The Group has extensive experience in medicine procurement, supply chain management, distribution, and sales, and, as a result of its presence in the sector since the 1940s, also understands the operations of various subsectors such as insurance. The Fazal Din Group, now in its fourth generation, is continuing the family tradition of modernizing the country’s healthcare services by advancing the currently siloed digital healthcare sector in Pakistan by establishing Ailaaj as a full-stack digital healthcare platform.
Today, Ailaaj says it is entering the Pakistani pharmaceutical sector, which is estimated to be worth $4 billion. According to data from the Pakistan Bureau of Statistics (PBS), healthcare spending in Pakistan has continued to rise over the last decade and a half on a per-capita basis.
According to PBS data, average monthly healthcare spending in Pakistan has increased from Rs56 per person in 2002 to Rs335 per person in 2018, an average annual growth rate of 11.8 percent.
“The natural progression will be to leverage key opinion leaders in the baby and beauty sectors through social commerce,” the company stated in a statement. “Pharmaceuticals, cosmetics, and baby products, as well as physician consultations and laboratory testing, represent a roughly $20 billion market,” it added.
“With Ailaaj, we partner with a brand owned by the Fazal Din brothers that is focused on disrupting their legacy business through cross-generational learning and foreign education, resulting in a highly formidable team,” Salaal Hasan, director venture capital at JS Group, explained.

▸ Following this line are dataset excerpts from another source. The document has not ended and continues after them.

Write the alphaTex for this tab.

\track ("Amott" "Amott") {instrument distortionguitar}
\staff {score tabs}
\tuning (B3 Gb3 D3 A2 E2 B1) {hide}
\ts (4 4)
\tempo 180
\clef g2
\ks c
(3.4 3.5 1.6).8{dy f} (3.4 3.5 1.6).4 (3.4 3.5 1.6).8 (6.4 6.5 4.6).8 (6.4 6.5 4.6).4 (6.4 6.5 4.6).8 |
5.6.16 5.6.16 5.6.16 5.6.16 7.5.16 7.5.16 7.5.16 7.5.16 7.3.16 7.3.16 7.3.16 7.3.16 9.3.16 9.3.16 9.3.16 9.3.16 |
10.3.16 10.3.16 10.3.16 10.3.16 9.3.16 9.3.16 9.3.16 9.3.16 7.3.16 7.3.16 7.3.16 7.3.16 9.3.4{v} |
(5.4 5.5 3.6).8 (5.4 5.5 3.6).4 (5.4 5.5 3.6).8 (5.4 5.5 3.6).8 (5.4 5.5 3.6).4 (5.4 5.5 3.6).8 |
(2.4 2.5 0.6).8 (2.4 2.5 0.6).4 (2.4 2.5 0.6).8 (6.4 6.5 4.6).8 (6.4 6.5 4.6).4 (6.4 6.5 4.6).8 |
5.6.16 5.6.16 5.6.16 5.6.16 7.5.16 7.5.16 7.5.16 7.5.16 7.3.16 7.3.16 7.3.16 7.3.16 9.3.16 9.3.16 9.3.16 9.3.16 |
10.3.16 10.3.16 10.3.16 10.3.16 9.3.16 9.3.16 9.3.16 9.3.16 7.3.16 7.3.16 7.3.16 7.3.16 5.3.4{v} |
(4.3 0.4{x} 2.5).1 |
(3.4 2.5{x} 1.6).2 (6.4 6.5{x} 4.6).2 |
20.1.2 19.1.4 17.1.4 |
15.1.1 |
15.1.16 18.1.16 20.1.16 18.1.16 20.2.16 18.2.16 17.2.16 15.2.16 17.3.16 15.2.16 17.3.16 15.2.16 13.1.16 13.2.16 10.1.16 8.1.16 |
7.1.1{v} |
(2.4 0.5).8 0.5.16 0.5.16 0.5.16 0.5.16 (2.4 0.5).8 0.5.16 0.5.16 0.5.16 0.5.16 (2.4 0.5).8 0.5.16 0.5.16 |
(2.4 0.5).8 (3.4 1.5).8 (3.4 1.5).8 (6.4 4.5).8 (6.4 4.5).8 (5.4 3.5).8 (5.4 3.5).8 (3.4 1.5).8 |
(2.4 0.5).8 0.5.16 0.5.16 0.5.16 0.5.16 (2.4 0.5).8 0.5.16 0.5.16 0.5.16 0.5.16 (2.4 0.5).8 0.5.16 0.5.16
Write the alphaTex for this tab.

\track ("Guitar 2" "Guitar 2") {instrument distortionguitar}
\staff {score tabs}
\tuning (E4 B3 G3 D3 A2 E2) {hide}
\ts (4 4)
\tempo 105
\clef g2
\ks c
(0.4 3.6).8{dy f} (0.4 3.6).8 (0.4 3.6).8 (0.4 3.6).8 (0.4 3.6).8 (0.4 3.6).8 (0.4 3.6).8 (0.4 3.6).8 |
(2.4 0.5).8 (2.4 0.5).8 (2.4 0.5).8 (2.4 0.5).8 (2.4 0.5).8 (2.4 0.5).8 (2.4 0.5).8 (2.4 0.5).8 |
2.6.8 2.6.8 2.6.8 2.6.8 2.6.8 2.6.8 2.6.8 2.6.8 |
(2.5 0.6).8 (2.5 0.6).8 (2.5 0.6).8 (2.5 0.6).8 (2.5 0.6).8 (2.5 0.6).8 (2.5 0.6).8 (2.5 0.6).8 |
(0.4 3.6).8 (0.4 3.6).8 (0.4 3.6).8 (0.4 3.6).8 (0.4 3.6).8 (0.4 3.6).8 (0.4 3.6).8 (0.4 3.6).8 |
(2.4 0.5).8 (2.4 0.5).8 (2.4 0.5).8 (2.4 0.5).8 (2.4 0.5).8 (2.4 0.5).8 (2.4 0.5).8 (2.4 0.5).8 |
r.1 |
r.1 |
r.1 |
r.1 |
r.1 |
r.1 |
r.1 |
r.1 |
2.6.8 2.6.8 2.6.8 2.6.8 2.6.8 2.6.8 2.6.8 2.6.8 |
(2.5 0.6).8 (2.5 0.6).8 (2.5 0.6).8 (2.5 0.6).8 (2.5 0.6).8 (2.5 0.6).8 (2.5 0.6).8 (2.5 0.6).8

“With a PC-2 positive eCommerce business model and strong unit economics in B2B telemedicine, Ailaaj is well-positioned for accelerated growth in a post-Covid Pakistan, where the doctor-patient ratio and government spending on healthcare remains extremely low,” he added.
Following the acquisition and financing, the company intends to expand its product offering and introduce a diverse range of products and services to assist patients in obtaining an overall healthcare experience. According to the CEO, the funds will be used for marketing, technology stack development, and team expansion.
While the rebranded entity aims to provide an unmatched healthcare experience in a digital environment, it bodes well for the startup ecosystem in particular. It’s always encouraging to learn that two startups in a sector providing distinct patient services have scaled to become a single entity. While this may speak to the health technology sector’s growth prospects, it also establishes a precedent for other startups to follow a similar path in order to accelerate growth.
Marham.pk, Ailaaj’s competitor in the health tech space, recently announced a $1 million funding round. Sehat Kahani and Dawaai.pk previously announced that they had raised $1.5 million and $8.5 million, respectively, for their startups.